--- Task details ---
Your response should be every line from the entries that includes the string "none".
------------------------------------------------
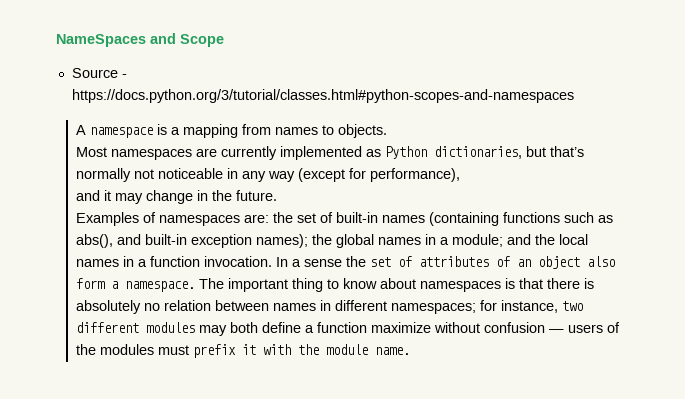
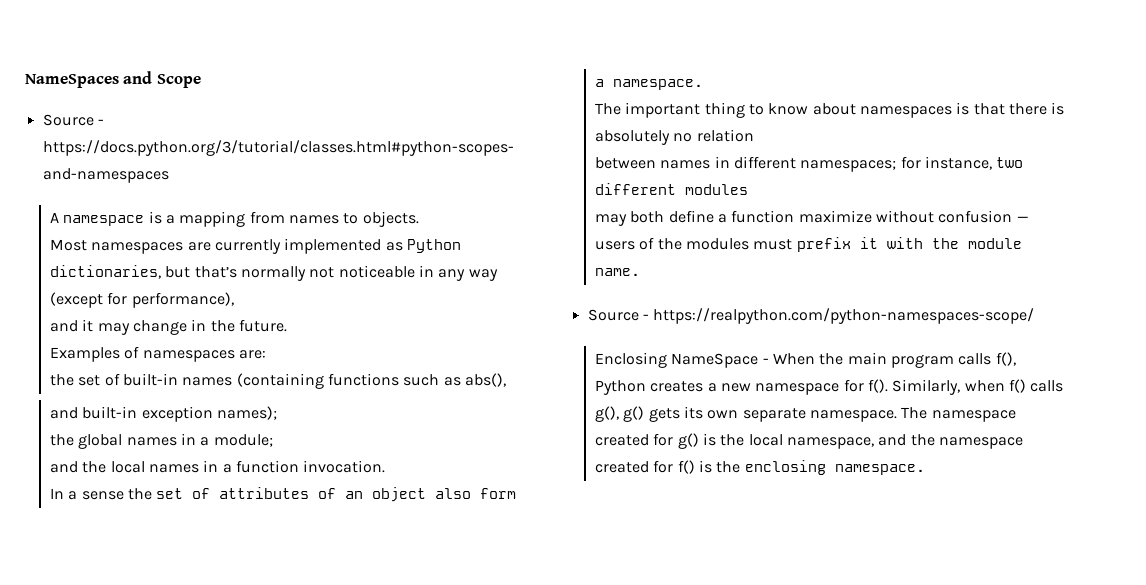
(270, 218) none -> (267, 354) //
(114, 241) none -> (506, 380) //
(309, 241) none -> (278, 413) //
(504, 240) none -> (273, 440) //
(273, 261) none -> (386, 466) //
(196, 286) none -> (704, 84) //
(212, 305) none -> (754, 135) //
(196, 327) none -> (749, 189) //
(411, 351) none -> [587,308,1035,324] [595,352,1016,368] [595,379,1064,395] [595,406,1016,422] [595,433,1023,449] [595,460,925,475] // Source - https://realpython.com/python-namespaces-scope/ // Enclosing NameSpace - When the main program calls f(), Python creates a new namespace for f(). Similarly, when f() calls g(), g() gets its own separate namespace. The namespace created for g() is the local namespace, and the namespace created for f() is the enclosing namespace.

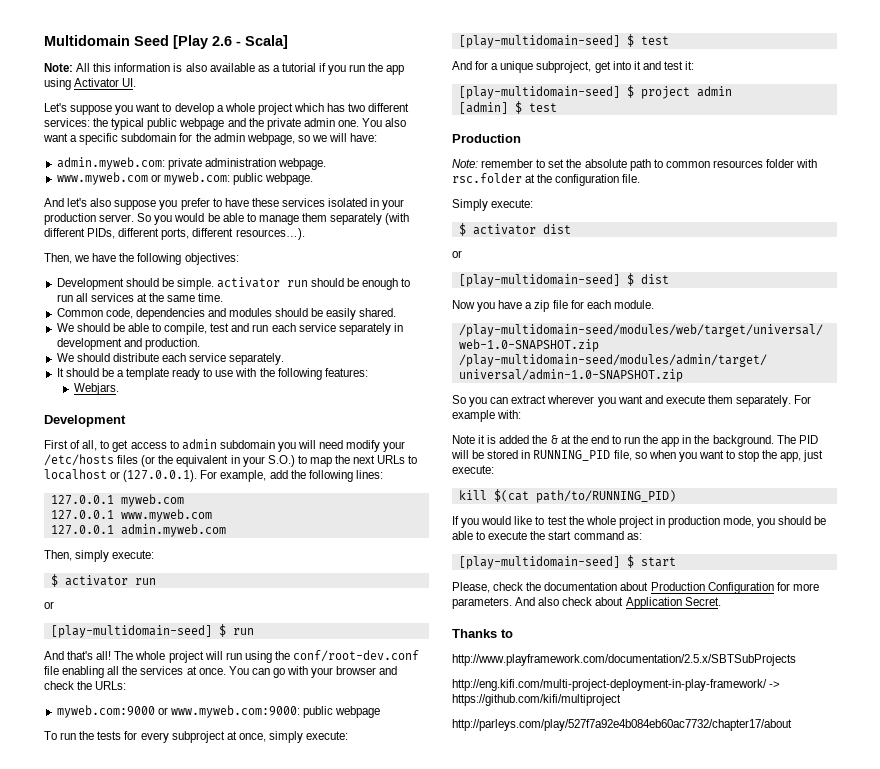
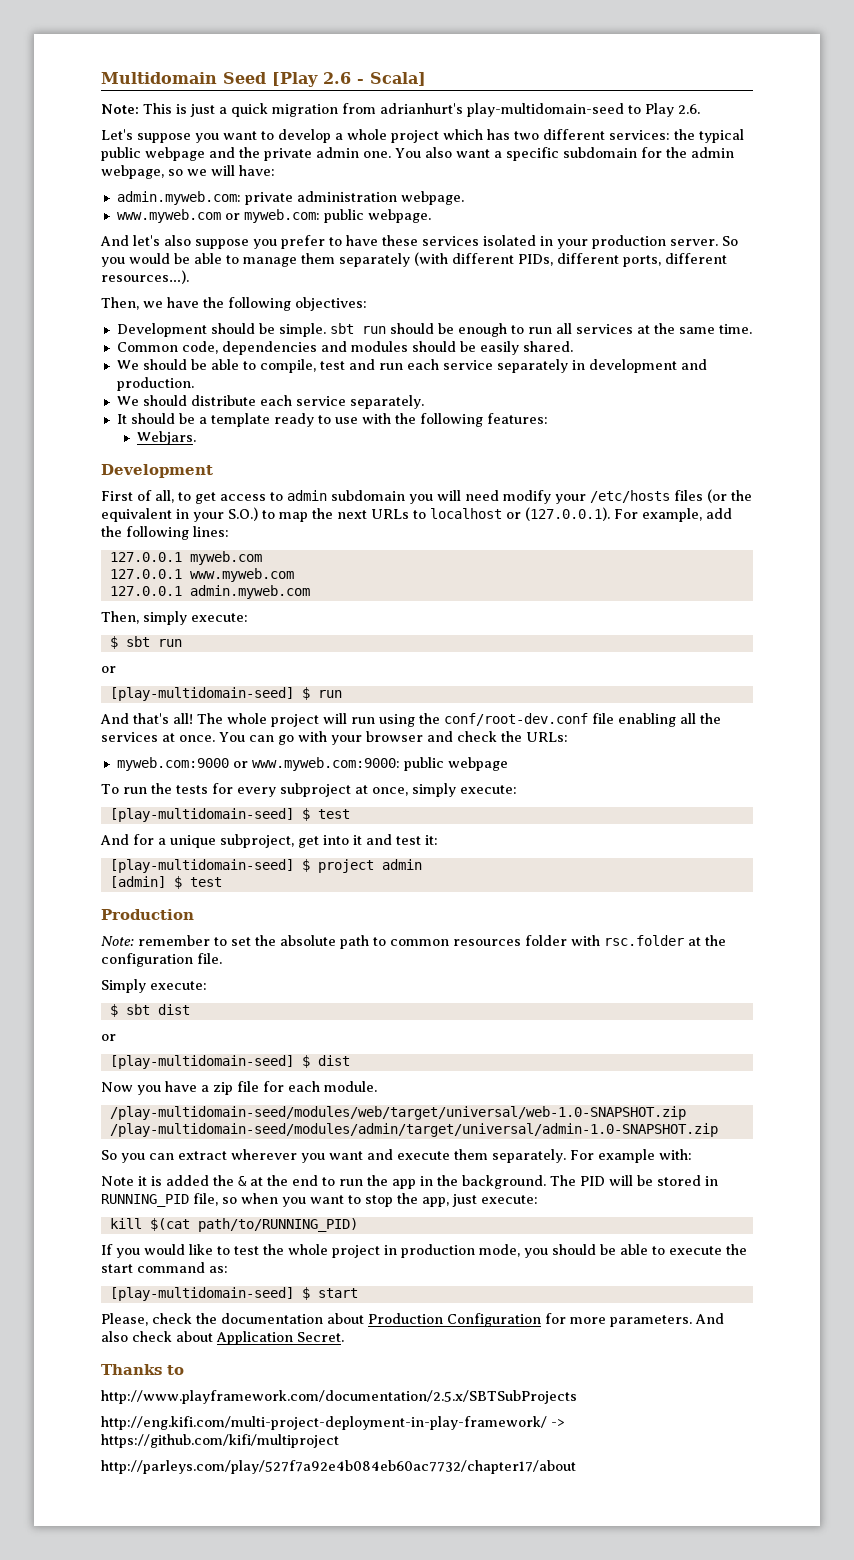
[76,63,405,75] [44,78,137,90] All this information is also available as a tutorial if you run the app using Activator UI. -> [143,103,700,117] This is just a quick migration from adrianhurt's play-multidomain-seed to Play 2.6.
[217,277,281,288] activator -> [329,323,354,334] sbt
[64,575,128,586] activator -> [125,636,150,647] sbt
[472,224,536,235] activator -> [125,1004,150,1015] sbt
------------------------------------------------
--- Solution ---
(270, 218) none -> (267, 354) //
(114, 241) none -> (506, 380) //
(309, 241) none -> (278, 413) //
(504, 240) none -> (273, 440) //
(273, 261) none -> (386, 466) //
(196, 286) none -> (704, 84) //
(212, 305) none -> (754, 135) //
(196, 327) none -> (749, 189) //
(411, 351) none -> [587,308,1035,324] [595,352,1016,368] [595,379,1064,395] [595,406,1016,422] [595,433,1023,449] [595,460,925,475] // Source - https://realpython.com/python-namespaces-scope/ // Enclosing NameSpace - When the main program calls f(), Python creates a new namespace for f(). Similarly, when f() calls g(), g() gets its own separate namespace. The namespace created for g() is the local namespace, and the namespace created for f() is the enclosing namespace.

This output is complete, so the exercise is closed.